And there's a reason why I'm sure Westerners won't be rioting over this Turkish flick. Classicist blogger Michael Gilleland at Laudator Temporis Acti provides the reason, courtesy of Hugh Lloyd-Jones:

The occasional fun poked at the gods in comedy is no evidence against the religious conservatism of the common man; it is when religion is sure of itself that such amusement is permitted.

And so it goes with culture, too. Read the news about "Valley of the Wolves" and have a good chuckle.

*Foreign films in Korea tend to come mostly from the US, the UK, and France (oh, and Italy on occasion). I don't think I've ever seen ads for any films from Scandinavia or Russia-- or from any part of Africa, for that matter. This isn't a critique of Korea: such films are hard to find in America.

**Don't get me wrong: I like Stallone in general. His performance in films like "F*I*S*T" and "Copland" show he can be as talented an actor as he is a writer. He does seem to have a thing for playing inarticulate morons, though.

> [What you will do]
Carry on the blog post about the Turkish film "Valley of the Wolves" from the point where it ends.

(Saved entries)
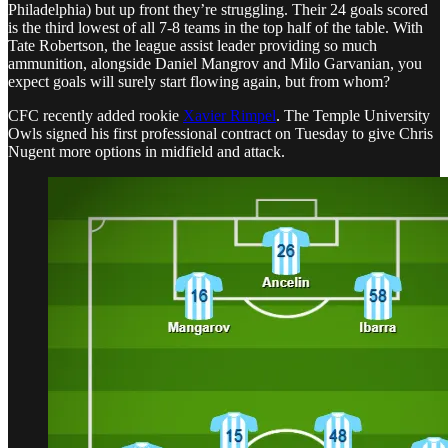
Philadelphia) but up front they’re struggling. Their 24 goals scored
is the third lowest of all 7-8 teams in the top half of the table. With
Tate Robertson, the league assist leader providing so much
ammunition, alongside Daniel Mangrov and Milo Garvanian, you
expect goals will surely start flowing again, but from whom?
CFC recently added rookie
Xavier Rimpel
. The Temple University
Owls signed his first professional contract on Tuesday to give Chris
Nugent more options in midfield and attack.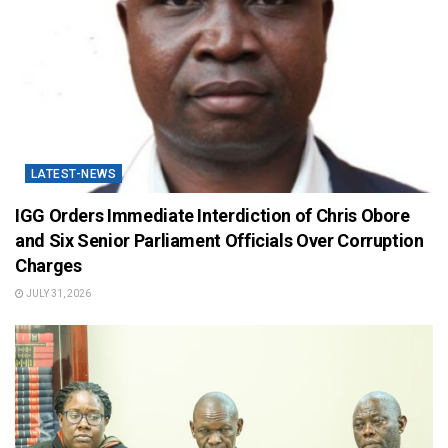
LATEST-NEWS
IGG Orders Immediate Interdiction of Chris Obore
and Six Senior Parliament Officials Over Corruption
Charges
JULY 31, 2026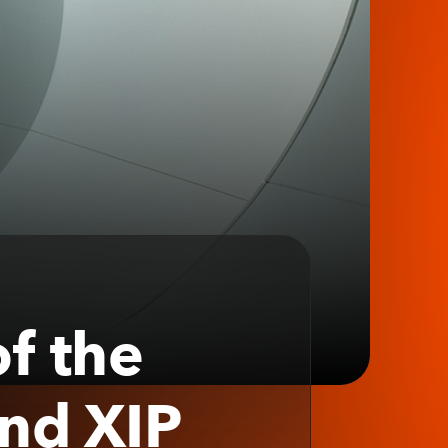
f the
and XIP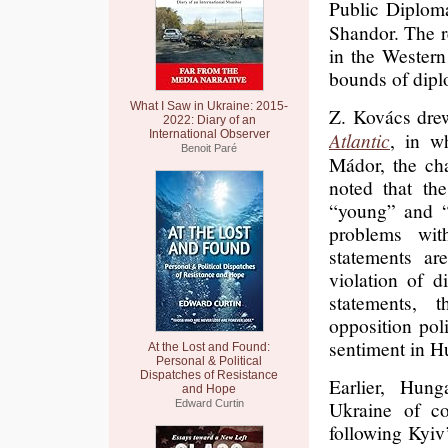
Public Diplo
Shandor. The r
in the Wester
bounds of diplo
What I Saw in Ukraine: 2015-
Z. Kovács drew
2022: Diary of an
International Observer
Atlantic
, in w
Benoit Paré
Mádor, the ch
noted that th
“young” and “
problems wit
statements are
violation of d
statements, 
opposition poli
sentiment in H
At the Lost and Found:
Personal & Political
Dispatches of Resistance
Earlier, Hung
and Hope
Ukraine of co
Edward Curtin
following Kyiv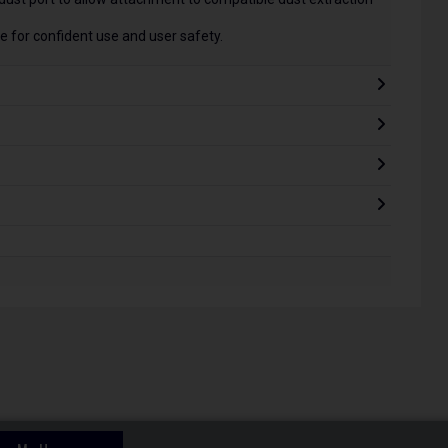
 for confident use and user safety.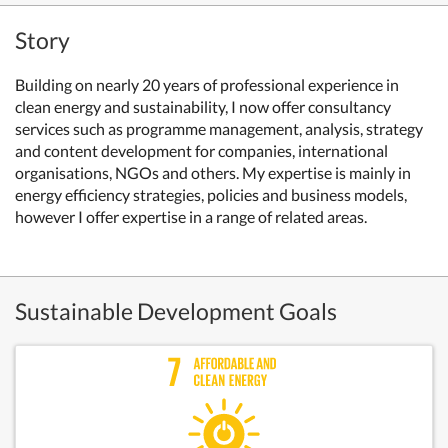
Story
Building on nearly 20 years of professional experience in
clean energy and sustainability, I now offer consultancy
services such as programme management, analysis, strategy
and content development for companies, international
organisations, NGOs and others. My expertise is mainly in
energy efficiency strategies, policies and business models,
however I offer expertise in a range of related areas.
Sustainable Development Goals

==

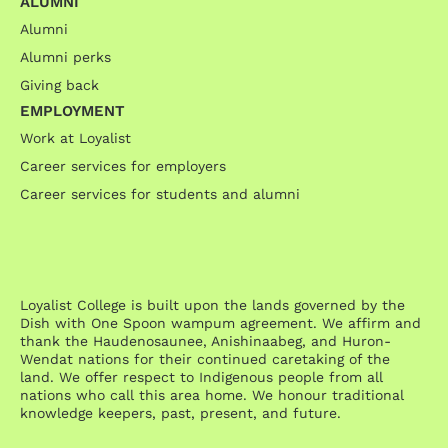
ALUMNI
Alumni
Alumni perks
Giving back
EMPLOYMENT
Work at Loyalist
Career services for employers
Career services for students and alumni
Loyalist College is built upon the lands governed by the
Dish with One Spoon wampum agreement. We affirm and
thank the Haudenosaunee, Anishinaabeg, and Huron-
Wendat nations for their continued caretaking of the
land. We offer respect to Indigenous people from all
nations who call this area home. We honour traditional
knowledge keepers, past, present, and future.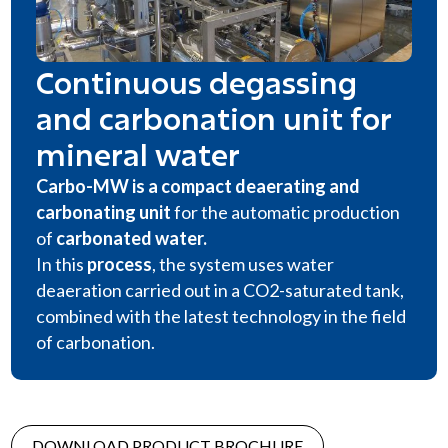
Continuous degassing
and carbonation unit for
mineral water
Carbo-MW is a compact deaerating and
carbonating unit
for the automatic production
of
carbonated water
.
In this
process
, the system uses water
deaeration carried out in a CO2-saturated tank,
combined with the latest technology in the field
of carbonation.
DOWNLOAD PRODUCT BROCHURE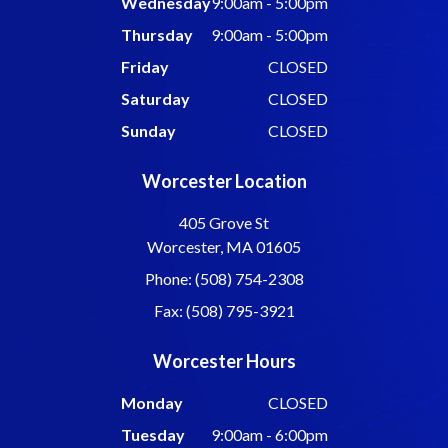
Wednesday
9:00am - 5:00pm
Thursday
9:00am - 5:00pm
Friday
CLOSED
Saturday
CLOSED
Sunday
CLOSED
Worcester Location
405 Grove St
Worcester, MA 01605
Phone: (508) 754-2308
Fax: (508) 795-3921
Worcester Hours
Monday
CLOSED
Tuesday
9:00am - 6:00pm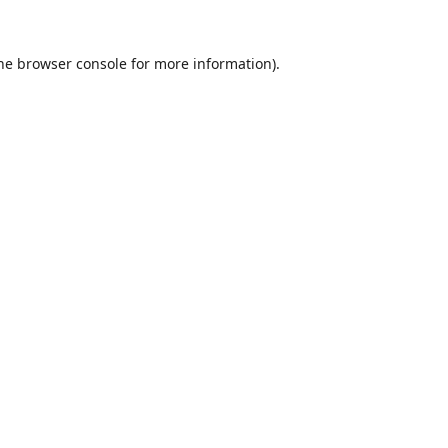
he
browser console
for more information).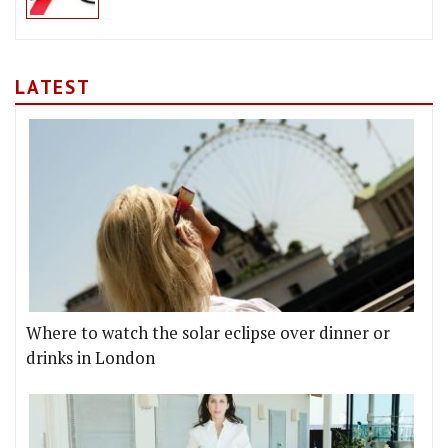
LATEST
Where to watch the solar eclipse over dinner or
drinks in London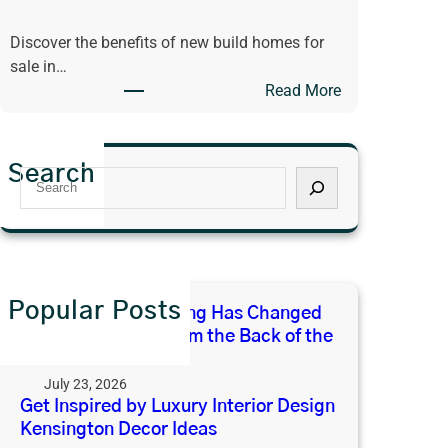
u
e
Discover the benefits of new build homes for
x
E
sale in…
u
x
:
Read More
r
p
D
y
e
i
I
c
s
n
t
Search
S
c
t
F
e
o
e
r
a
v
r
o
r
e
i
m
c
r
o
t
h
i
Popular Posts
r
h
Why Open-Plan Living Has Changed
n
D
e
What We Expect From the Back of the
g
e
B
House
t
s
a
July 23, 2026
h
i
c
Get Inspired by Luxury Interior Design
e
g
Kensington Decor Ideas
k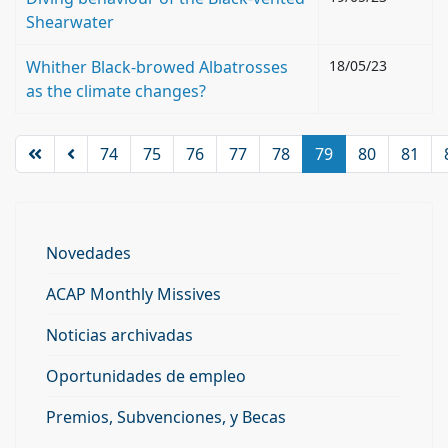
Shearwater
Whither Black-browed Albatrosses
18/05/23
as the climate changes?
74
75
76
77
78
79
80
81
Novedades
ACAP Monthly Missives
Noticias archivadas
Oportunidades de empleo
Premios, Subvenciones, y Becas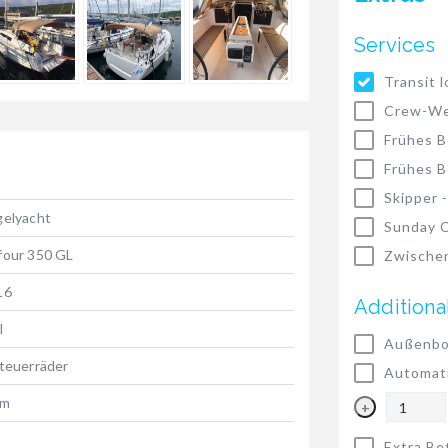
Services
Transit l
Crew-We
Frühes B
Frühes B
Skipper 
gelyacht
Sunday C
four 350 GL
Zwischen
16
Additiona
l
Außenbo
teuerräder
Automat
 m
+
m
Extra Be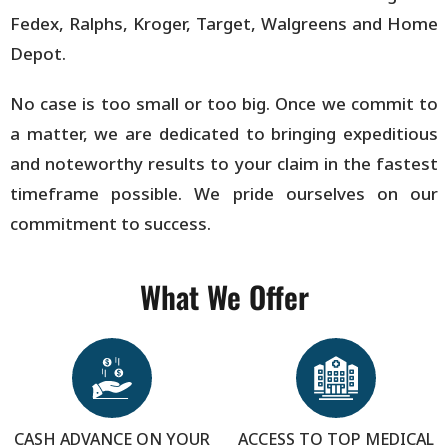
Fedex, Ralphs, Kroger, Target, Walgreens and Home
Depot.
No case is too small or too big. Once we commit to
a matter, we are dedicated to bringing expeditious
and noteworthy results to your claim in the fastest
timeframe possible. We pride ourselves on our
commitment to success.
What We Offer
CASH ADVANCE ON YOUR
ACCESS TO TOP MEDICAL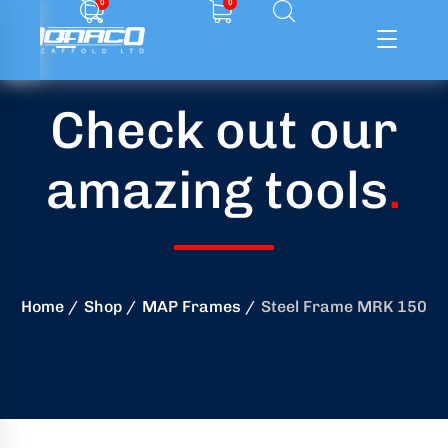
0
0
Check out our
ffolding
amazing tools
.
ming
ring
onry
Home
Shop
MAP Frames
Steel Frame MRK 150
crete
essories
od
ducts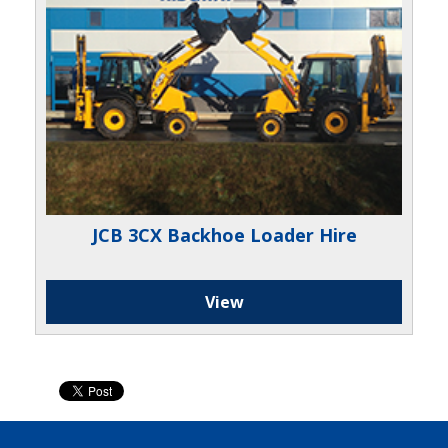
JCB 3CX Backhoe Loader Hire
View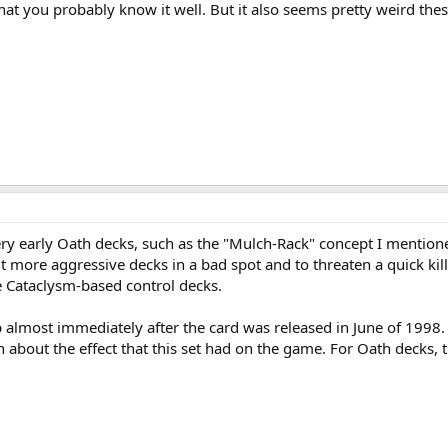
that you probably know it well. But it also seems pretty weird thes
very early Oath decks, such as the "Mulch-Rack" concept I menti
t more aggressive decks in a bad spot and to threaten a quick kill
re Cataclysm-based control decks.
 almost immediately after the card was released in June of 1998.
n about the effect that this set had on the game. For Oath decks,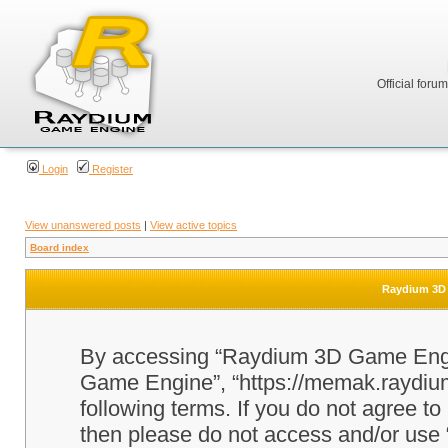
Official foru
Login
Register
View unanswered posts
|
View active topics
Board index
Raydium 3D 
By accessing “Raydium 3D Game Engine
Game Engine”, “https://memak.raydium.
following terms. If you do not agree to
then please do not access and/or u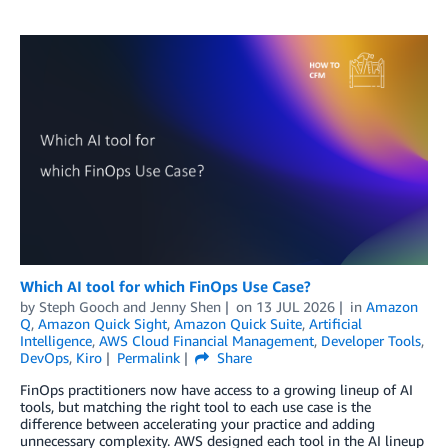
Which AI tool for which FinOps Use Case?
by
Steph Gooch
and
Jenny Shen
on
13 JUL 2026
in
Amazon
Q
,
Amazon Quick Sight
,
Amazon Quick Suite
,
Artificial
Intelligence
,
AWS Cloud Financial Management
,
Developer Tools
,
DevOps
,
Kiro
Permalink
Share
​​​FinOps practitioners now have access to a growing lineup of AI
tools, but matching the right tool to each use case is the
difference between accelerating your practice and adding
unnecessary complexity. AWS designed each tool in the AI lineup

==

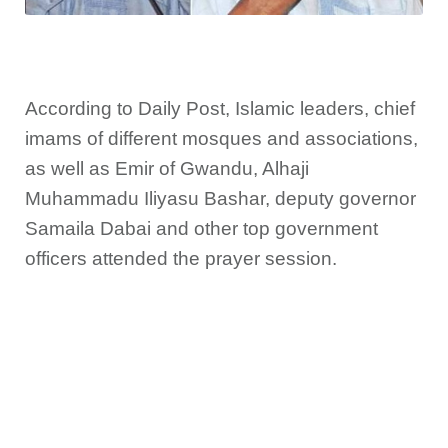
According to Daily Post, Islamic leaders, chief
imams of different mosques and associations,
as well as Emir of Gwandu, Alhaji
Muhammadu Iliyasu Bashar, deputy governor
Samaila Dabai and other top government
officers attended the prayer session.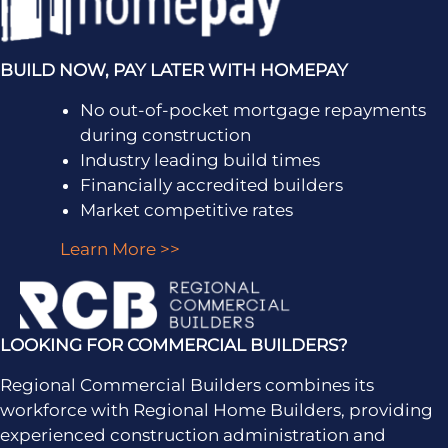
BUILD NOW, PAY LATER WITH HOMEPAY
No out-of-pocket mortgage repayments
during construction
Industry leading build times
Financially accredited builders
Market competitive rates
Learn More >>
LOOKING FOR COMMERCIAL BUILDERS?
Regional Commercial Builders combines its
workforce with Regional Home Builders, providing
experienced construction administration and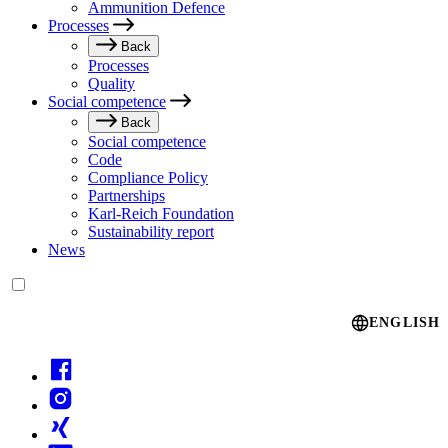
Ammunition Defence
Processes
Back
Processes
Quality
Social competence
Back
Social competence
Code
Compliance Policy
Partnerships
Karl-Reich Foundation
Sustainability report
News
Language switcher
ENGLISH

> [Exercise response]
***Getting behind Eastern European nations is something I can understand. These folks, at least for now, still appreciate America's role in abetting the Soviet Union's collapse and removing the yoke of communism.


1 comment:

kwandongbrian said...

Didn't the Turks, when they were fighting under the UN flag in Korea, smash a force of 'attacking Koreans' and later learn that they were fleeing South Koreans? That was described briefly in a book by Bradley or something like that - one of the many about the winter campaign (The Marines of Winter, or some such).